After weathering an unusually wet fall and early winter, Californians may be greeted with colorful wildflower “super blooms” this spring, according to state parks officials.
Public land managers are forecasting “good” to “better-than-average” wildflower blooms in the coming months, which they predict could attract hundreds of thousands of visitors from around the world.
“These rare and unpredictable wildflower blooms occur when high precipitation levels in natural landscape areas are combined with a years-long drought,” California State Parks said in a recent statement.
Those years of drought have eliminated the grasses and weeds that would have otherwise consumed nutrients, paving the way for possibly “spectacular blooms,” according to the agency.

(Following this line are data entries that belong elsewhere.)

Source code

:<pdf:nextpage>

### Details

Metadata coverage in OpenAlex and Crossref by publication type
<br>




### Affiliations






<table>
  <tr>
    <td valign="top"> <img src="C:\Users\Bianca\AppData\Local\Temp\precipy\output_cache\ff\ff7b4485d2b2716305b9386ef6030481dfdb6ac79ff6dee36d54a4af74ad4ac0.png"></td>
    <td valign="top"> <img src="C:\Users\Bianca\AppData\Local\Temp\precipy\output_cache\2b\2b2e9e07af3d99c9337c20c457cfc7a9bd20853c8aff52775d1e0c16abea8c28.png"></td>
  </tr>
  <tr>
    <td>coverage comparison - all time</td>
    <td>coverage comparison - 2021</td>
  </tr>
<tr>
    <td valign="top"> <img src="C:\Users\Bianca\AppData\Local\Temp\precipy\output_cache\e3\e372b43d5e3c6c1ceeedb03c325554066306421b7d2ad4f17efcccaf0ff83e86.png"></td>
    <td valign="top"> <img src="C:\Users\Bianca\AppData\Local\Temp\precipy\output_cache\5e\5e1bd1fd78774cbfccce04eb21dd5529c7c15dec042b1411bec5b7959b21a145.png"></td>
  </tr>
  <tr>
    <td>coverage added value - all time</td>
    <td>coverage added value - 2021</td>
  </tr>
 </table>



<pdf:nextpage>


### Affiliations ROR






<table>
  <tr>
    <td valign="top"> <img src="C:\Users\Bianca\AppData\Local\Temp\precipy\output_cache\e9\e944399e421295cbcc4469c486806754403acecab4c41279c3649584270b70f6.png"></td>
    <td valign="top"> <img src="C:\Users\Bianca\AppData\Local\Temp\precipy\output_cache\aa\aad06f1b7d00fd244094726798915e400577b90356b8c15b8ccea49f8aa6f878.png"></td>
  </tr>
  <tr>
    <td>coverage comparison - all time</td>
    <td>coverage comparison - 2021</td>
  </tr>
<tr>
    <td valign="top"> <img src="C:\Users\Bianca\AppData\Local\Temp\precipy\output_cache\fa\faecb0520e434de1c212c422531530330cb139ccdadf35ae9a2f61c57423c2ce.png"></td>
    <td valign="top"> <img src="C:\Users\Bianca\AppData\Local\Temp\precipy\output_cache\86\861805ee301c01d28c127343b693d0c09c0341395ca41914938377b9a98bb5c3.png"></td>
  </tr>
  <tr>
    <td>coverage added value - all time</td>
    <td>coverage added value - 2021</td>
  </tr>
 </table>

Depending on the park, officials said that visitors could find vibrant California poppies, sand verbena, desert sunflowers, evening primrose, popcorn flowers or desert lilies.
Some of the most beautiful blooms will likely occur in desert landscapes, with parts of southern San Diego County already seeing regional pockets of wildflowers in Anza-Borrego Desert State Park, the agency said.
Shifts in desert temperature and weather, particularly during the month of February, could either promote or prevent such expansive wildflower spread in the future, officials said.
With so many people likely to frequent the state’s public lands, California State Parks warned that visitors should respect the landscapes and “explore the blooms safely and responsibly.”
Visitors should stay on designated trails and tread lightly in the desert while refraining from picking or trampling on flowers, according to the agency.
In parks where drone usage is allowed, photographers must request filming permits from state park units.
Hikers must also follow a “pack it in, pack it out rule” — with a goal of leaving the grounds even more pristine than when they entered.
“If the state is lucky to be adorned with wildflower blooms this spring, we want to make sure that everyone has a positive experience when exploring them,” California State Parks Director Armando Quintero said in a statement.
“California State Parks welcomes all to enjoy these unpredictable, rare occurrences but asks visitors to ‘Don’t Doom the Bloom’ by staying on designated trails and taking only photos, not flowers,” Quintero added.